◆ Requirement ◆
Look below for the line that contains "nose: (389, 862)", then copy it and each following line exactly, through and including the line that contains "nose: (669, 748)".

──────── Extracted entries

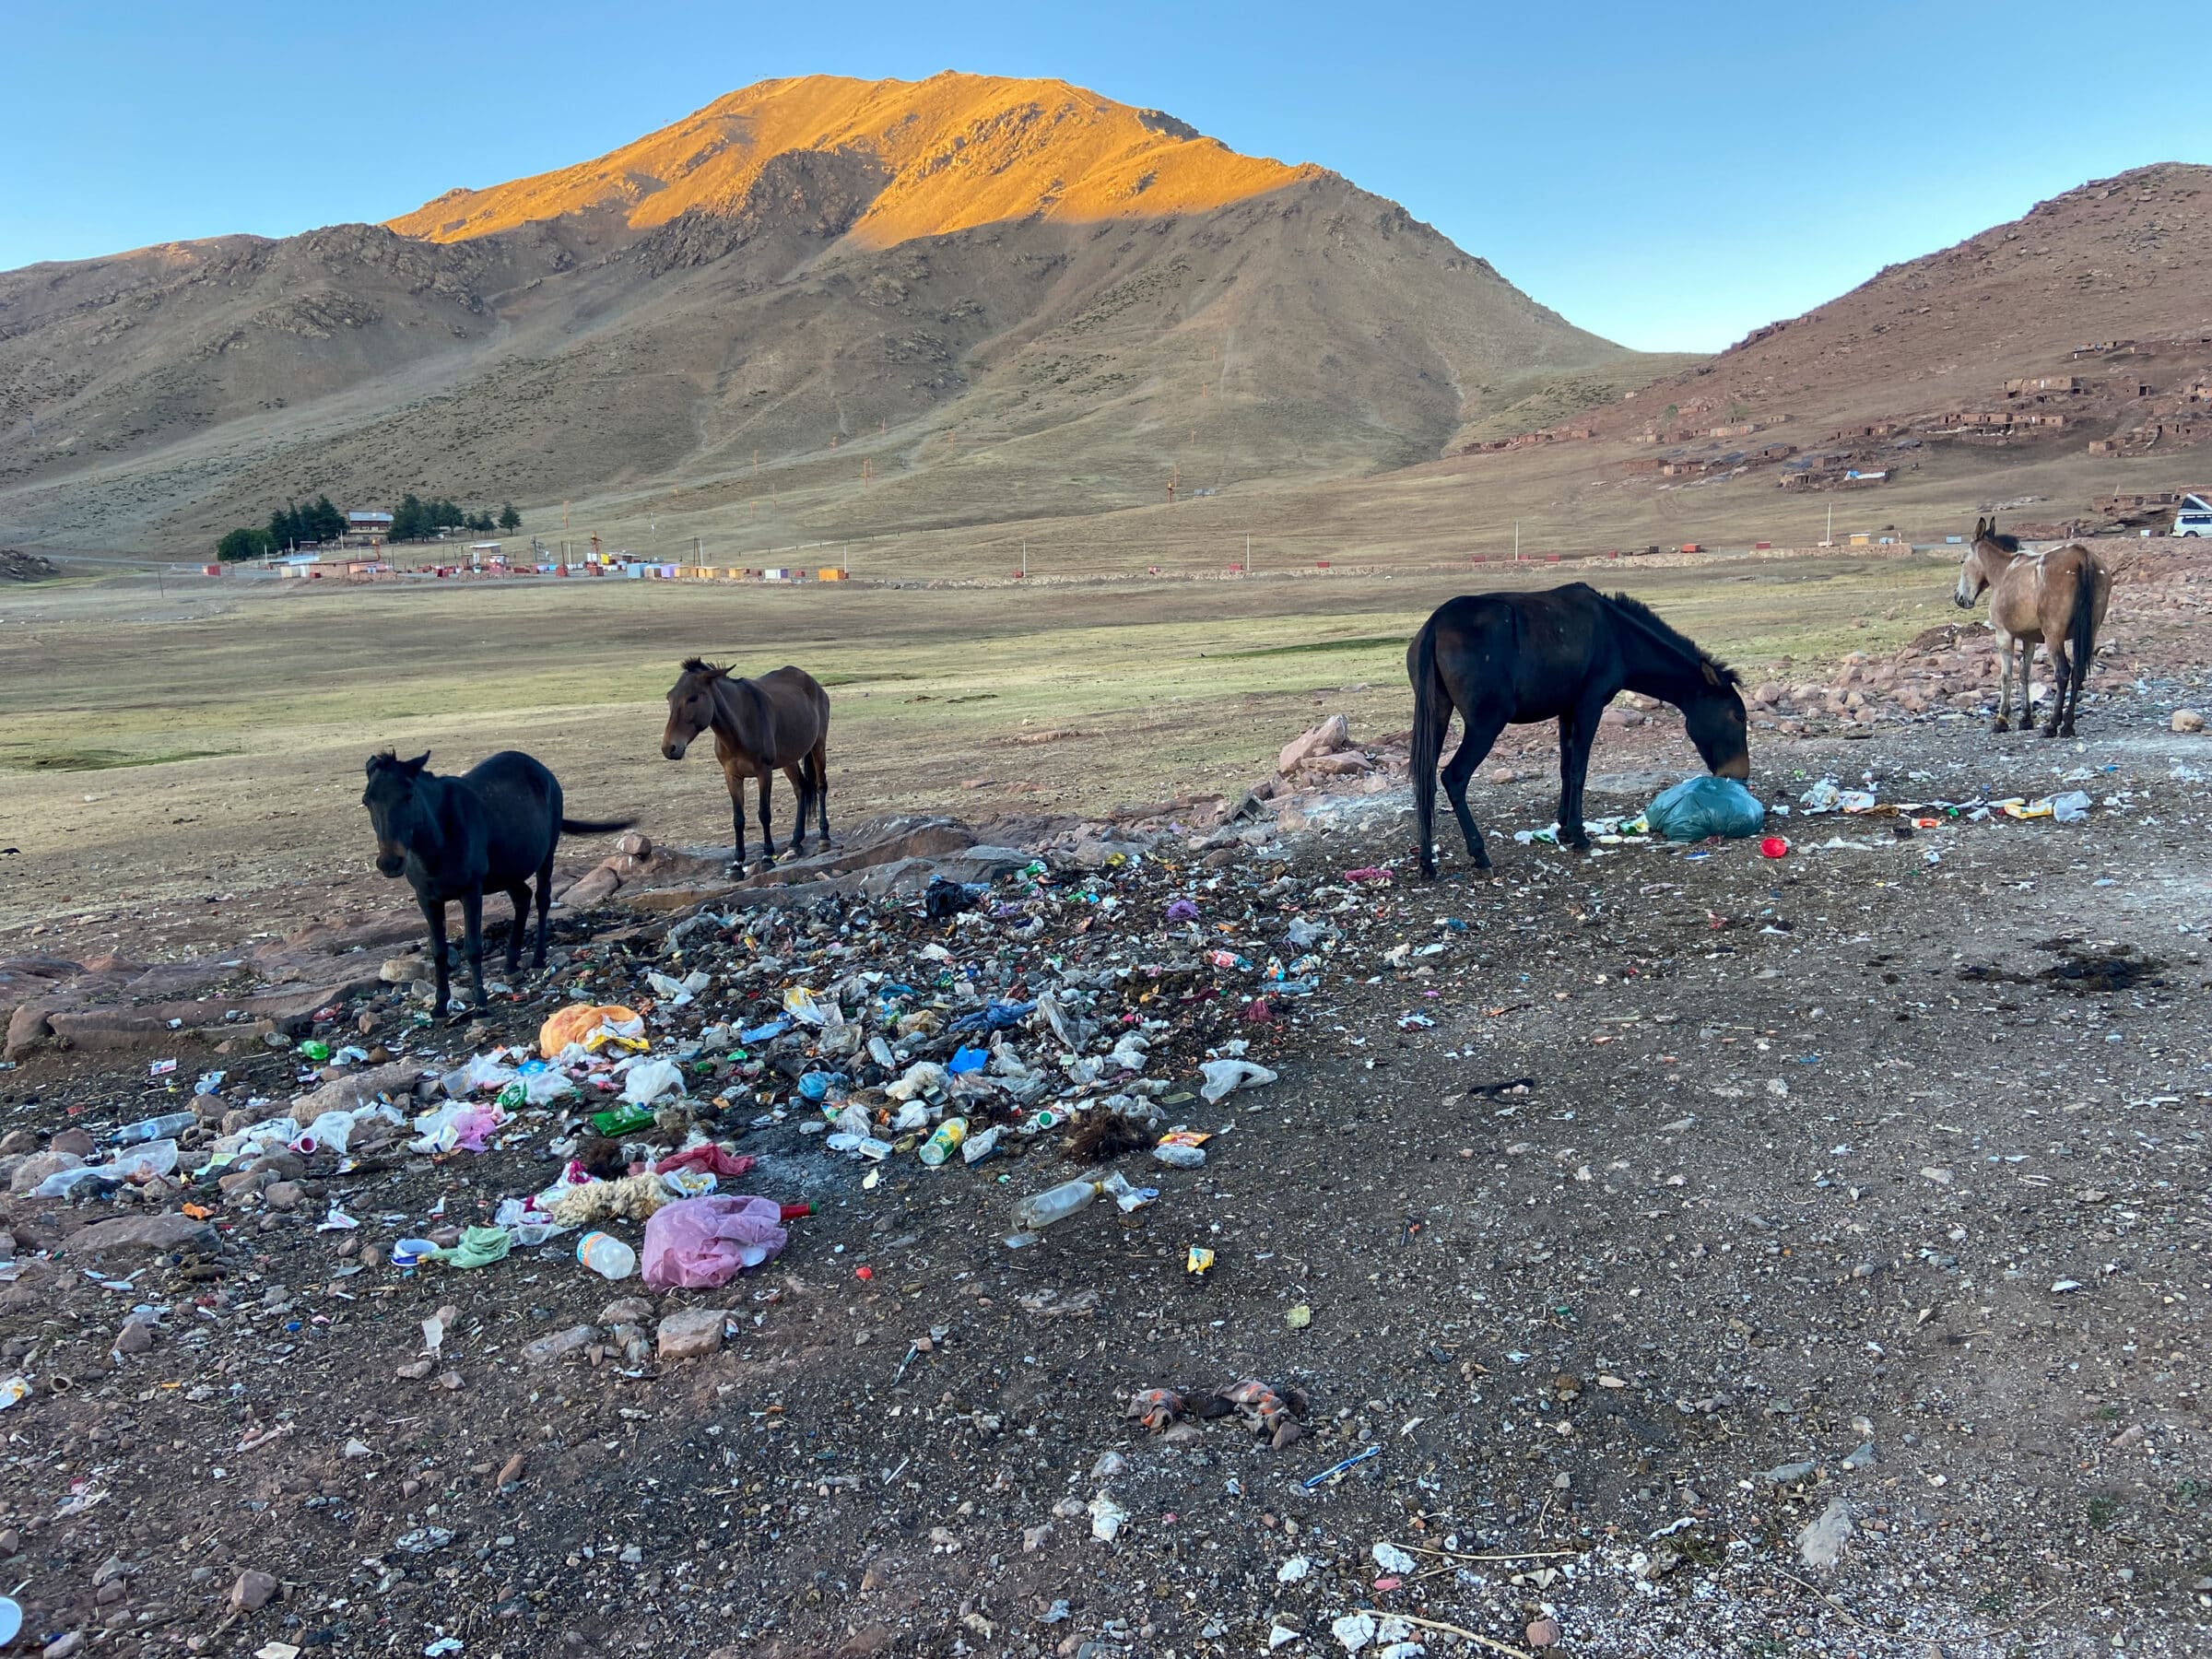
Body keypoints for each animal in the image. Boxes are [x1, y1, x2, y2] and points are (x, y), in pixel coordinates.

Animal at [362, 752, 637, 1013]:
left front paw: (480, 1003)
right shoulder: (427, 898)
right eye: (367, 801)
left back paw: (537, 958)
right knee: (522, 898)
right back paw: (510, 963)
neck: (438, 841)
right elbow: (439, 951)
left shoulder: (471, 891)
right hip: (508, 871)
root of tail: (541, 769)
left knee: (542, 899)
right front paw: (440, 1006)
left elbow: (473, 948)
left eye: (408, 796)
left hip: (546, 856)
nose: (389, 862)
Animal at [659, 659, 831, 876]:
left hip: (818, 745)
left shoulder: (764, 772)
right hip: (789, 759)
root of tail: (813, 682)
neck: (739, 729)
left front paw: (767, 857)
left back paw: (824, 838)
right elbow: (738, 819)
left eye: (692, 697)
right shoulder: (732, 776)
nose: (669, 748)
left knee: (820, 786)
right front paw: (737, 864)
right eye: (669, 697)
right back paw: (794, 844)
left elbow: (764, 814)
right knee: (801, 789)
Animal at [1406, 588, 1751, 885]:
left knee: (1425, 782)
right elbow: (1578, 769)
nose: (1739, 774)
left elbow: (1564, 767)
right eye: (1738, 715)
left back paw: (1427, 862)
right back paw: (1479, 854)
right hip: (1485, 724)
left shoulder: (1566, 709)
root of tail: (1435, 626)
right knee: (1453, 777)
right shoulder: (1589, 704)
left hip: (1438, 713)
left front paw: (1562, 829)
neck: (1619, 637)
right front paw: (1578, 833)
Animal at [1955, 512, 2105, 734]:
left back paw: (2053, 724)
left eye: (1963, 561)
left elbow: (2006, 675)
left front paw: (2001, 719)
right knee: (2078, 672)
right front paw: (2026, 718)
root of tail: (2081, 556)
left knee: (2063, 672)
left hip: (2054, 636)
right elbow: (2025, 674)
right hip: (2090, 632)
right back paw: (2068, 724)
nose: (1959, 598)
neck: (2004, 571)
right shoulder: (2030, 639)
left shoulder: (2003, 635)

────────────────

◆ Task response ◆
nose: (389, 862)
Animal at [659, 659, 831, 876]:
left hip: (818, 745)
left shoulder: (764, 772)
right hip: (789, 759)
root of tail: (813, 682)
neck: (739, 729)
left front paw: (767, 857)
left back paw: (824, 838)
right elbow: (738, 819)
left eye: (692, 697)
right shoulder: (732, 776)
nose: (669, 748)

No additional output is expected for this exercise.